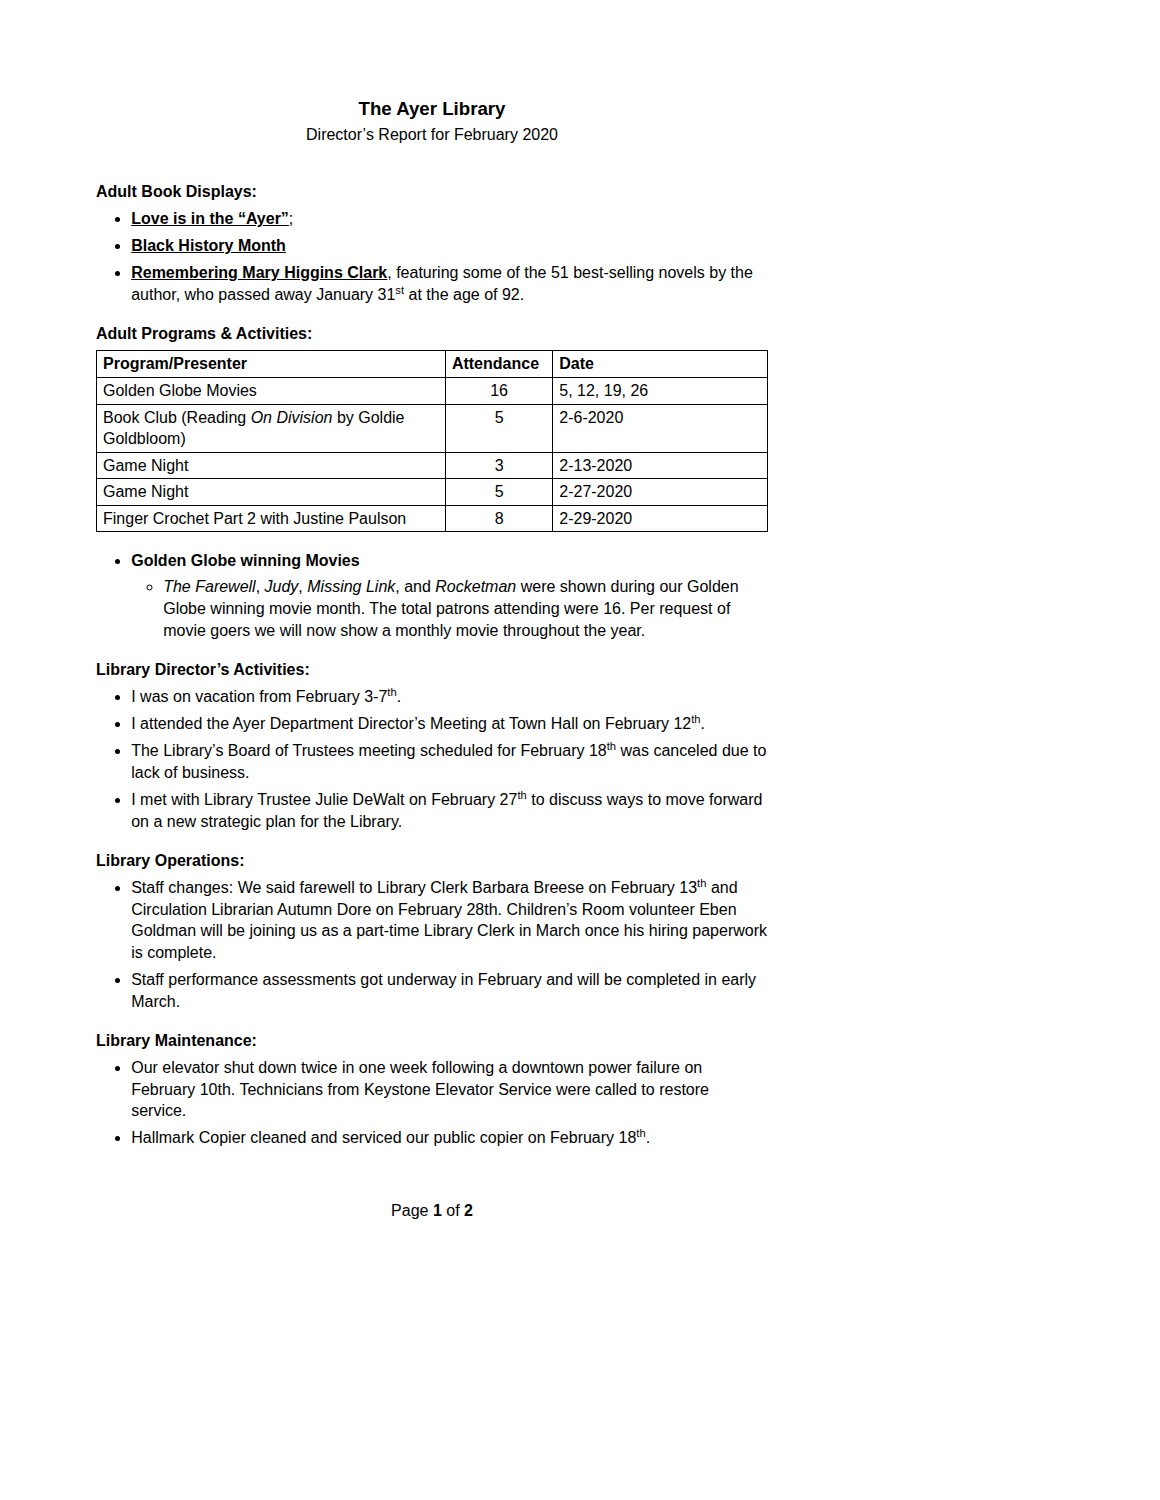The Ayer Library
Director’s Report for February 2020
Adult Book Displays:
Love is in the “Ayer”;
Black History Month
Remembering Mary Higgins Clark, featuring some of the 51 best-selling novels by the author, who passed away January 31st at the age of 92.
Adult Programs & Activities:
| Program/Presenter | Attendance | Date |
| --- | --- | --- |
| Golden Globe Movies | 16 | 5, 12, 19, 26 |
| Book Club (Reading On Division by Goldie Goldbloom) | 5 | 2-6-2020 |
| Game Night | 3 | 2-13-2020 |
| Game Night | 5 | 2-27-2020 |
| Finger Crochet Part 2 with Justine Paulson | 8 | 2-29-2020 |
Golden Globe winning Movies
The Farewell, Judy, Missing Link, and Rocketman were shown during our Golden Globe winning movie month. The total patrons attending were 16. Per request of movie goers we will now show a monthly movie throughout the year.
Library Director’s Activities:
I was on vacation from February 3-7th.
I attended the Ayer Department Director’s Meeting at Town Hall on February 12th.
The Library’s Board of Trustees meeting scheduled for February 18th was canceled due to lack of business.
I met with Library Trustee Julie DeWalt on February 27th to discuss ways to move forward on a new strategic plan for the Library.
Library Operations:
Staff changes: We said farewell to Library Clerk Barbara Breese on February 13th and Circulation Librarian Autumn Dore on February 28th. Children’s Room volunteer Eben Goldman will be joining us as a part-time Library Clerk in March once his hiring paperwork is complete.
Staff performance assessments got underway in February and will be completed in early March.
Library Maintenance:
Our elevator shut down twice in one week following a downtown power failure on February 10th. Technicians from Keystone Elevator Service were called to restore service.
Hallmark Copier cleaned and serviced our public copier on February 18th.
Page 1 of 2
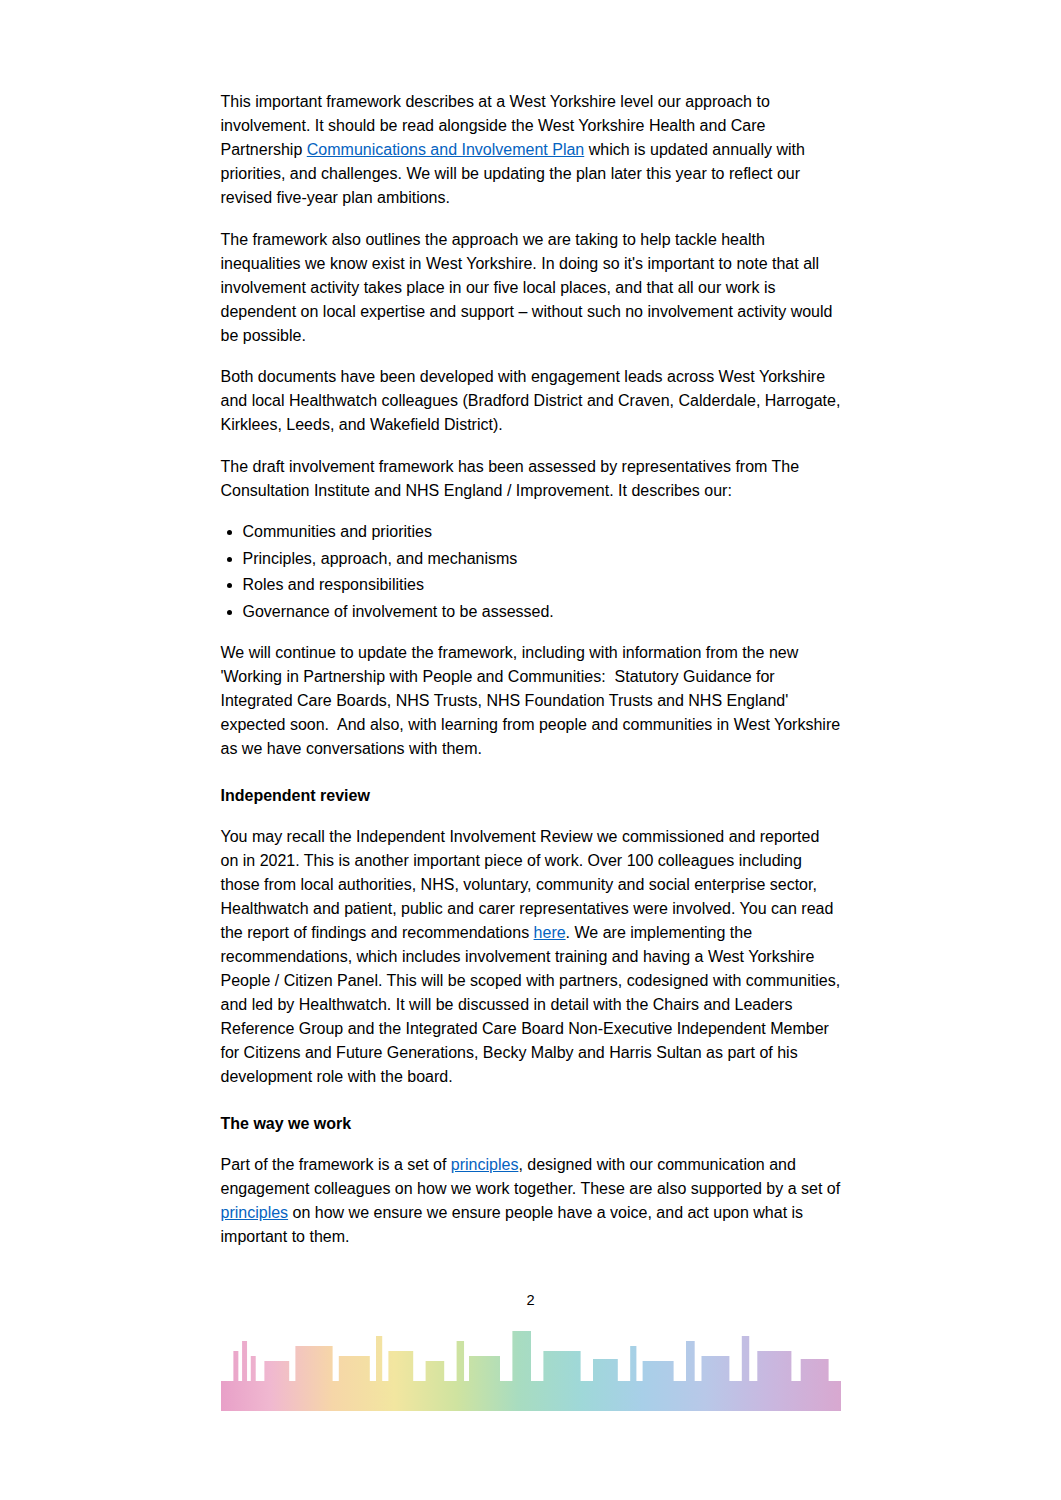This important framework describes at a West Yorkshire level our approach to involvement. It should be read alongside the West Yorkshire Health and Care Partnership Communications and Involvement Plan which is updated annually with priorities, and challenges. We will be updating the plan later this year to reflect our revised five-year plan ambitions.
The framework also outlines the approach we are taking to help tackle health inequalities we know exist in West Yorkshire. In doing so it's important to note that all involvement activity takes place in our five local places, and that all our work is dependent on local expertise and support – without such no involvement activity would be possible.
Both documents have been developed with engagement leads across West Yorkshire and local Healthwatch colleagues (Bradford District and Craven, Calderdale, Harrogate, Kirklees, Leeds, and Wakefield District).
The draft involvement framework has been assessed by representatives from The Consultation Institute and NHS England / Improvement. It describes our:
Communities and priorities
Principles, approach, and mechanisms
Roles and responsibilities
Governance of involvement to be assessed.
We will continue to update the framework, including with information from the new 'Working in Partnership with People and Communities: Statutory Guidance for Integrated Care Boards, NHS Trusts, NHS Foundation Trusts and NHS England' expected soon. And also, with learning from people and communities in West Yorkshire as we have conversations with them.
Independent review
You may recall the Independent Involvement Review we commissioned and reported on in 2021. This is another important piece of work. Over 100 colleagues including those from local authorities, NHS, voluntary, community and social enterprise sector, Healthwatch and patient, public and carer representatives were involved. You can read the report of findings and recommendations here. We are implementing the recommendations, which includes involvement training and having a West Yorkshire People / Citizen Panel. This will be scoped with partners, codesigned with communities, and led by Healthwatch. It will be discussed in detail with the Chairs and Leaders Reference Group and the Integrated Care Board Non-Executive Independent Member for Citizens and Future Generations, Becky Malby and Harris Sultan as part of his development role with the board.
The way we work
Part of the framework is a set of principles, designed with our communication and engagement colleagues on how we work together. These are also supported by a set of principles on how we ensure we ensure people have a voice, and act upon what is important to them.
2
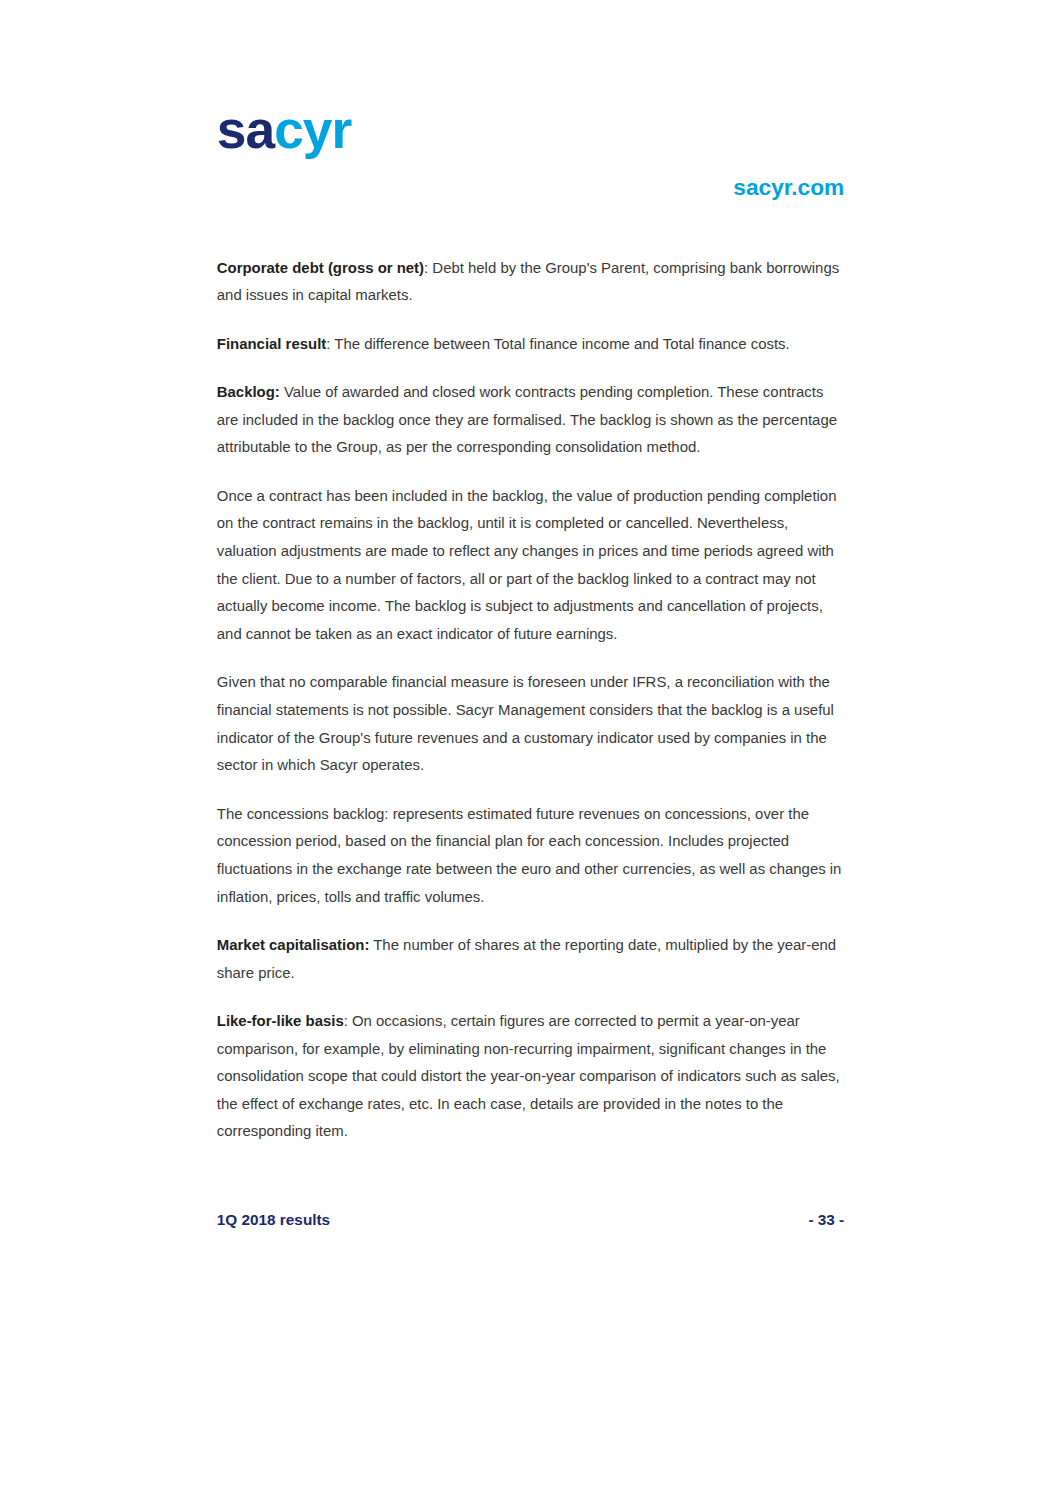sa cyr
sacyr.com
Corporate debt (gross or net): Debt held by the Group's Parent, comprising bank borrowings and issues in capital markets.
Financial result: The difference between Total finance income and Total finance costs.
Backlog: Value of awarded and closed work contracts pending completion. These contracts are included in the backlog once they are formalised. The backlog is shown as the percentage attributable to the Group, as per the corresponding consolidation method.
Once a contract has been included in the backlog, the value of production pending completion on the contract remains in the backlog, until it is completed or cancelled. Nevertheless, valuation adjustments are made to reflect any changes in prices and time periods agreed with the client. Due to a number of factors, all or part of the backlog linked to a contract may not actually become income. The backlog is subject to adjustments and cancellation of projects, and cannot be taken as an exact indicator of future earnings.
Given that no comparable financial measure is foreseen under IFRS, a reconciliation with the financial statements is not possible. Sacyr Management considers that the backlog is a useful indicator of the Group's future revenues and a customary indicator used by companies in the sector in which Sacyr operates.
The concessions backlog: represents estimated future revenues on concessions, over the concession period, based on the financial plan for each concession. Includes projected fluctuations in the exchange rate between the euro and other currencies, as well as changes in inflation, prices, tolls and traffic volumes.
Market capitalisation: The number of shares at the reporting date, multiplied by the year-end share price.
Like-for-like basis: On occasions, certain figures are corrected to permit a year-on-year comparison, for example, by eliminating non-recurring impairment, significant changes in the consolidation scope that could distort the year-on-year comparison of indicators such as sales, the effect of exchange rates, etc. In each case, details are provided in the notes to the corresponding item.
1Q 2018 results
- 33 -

━━━━━━━━━━

## Your task
All of the records above are to be written out exactly, minus their images.

## Answer section
The Ayer Library
Director’s Report for February 2020
Adult Book Displays:
Love is in the “Ayer”;
Black History Month
Remembering Mary Higgins Clark, featuring some of the 51 best-selling novels by the author, who passed away January 31st at the age of 92.
Adult Programs & Activities:
| Program/Presenter | Attendance | Date |
| --- | --- | --- |
| Golden Globe Movies | 16 | 5, 12, 19, 26 |
| Book Club (Reading On Division by Goldie Goldbloom) | 5 | 2-6-2020 |
| Game Night | 3 | 2-13-2020 |
| Game Night | 5 | 2-27-2020 |
| Finger Crochet Part 2 with Justine Paulson | 8 | 2-29-2020 |
Golden Globe winning Movies
The Farewell, Judy, Missing Link, and Rocketman were shown during our Golden Globe winning movie month. The total patrons attending were 16. Per request of movie goers we will now show a monthly movie throughout the year.
Library Director’s Activities:
I was on vacation from February 3-7th.
I attended the Ayer Department Director’s Meeting at Town Hall on February 12th.
The Library’s Board of Trustees meeting scheduled for February 18th was canceled due to lack of business.
I met with Library Trustee Julie DeWalt on February 27th to discuss ways to move forward on a new strategic plan for the Library.
Library Operations:
Staff changes: We said farewell to Library Clerk Barbara Breese on February 13th and Circulation Librarian Autumn Dore on February 28th. Children’s Room volunteer Eben Goldman will be joining us as a part-time Library Clerk in March once his hiring paperwork is complete.
Staff performance assessments got underway in February and will be completed in early March.
Library Maintenance:
Our elevator shut down twice in one week following a downtown power failure on February 10th. Technicians from Keystone Elevator Service were called to restore service.
Hallmark Copier cleaned and serviced our public copier on February 18th.
Page 1 of 2
This important framework describes at a West Yorkshire level our approach to involvement. It should be read alongside the West Yorkshire Health and Care Partnership Communications and Involvement Plan which is updated annually with priorities, and challenges. We will be updating the plan later this year to reflect our revised five-year plan ambitions.
The framework also outlines the approach we are taking to help tackle health inequalities we know exist in West Yorkshire. In doing so it's important to note that all involvement activity takes place in our five local places, and that all our work is dependent on local expertise and support – without such no involvement activity would be possible.
Both documents have been developed with engagement leads across West Yorkshire and local Healthwatch colleagues (Bradford District and Craven, Calderdale, Harrogate, Kirklees, Leeds, and Wakefield District).
The draft involvement framework has been assessed by representatives from The Consultation Institute and NHS England / Improvement. It describes our:
Communities and priorities
Principles, approach, and mechanisms
Roles and responsibilities
Governance of involvement to be assessed.
We will continue to update the framework, including with information from the new 'Working in Partnership with People and Communities: Statutory Guidance for Integrated Care Boards, NHS Trusts, NHS Foundation Trusts and NHS England' expected soon. And also, with learning from people and communities in West Yorkshire as we have conversations with them.
Independent review
You may recall the Independent Involvement Review we commissioned and reported on in 2021. This is another important piece of work. Over 100 colleagues including those from local authorities, NHS, voluntary, community and social enterprise sector, Healthwatch and patient, public and carer representatives were involved. You can read the report of findings and recommendations here. We are implementing the recommendations, which includes involvement training and having a West Yorkshire People / Citizen Panel. This will be scoped with partners, codesigned with communities, and led by Healthwatch. It will be discussed in detail with the Chairs and Leaders Reference Group and the Integrated Care Board Non-Executive Independent Member for Citizens and Future Generations, Becky Malby and Harris Sultan as part of his development role with the board.
The way we work
Part of the framework is a set of principles, designed with our communication and engagement colleagues on how we work together. These are also supported by a set of principles on how we ensure we ensure people have a voice, and act upon what is important to them.
2
sa cyr
sacyr.com
Corporate debt (gross or net): Debt held by the Group's Parent, comprising bank borrowings and issues in capital markets.
Financial result: The difference between Total finance income and Total finance costs.
Backlog: Value of awarded and closed work contracts pending completion. These contracts are included in the backlog once they are formalised. The backlog is shown as the percentage attributable to the Group, as per the corresponding consolidation method.
Once a contract has been included in the backlog, the value of production pending completion on the contract remains in the backlog, until it is completed or cancelled. Nevertheless, valuation adjustments are made to reflect any changes in prices and time periods agreed with the client. Due to a number of factors, all or part of the backlog linked to a contract may not actually become income. The backlog is subject to adjustments and cancellation of projects, and cannot be taken as an exact indicator of future earnings.
Given that no comparable financial measure is foreseen under IFRS, a reconciliation with the financial statements is not possible. Sacyr Management considers that the backlog is a useful indicator of the Group's future revenues and a customary indicator used by companies in the sector in which Sacyr operates.
The concessions backlog: represents estimated future revenues on concessions, over the concession period, based on the financial plan for each concession. Includes projected fluctuations in the exchange rate between the euro and other currencies, as well as changes in inflation, prices, tolls and traffic volumes.
Market capitalisation: The number of shares at the reporting date, multiplied by the year-end share price.
Like-for-like basis: On occasions, certain figures are corrected to permit a year-on-year comparison, for example, by eliminating non-recurring impairment, significant changes in the consolidation scope that could distort the year-on-year comparison of indicators such as sales, the effect of exchange rates, etc. In each case, details are provided in the notes to the corresponding item.
1Q 2018 results
- 33 -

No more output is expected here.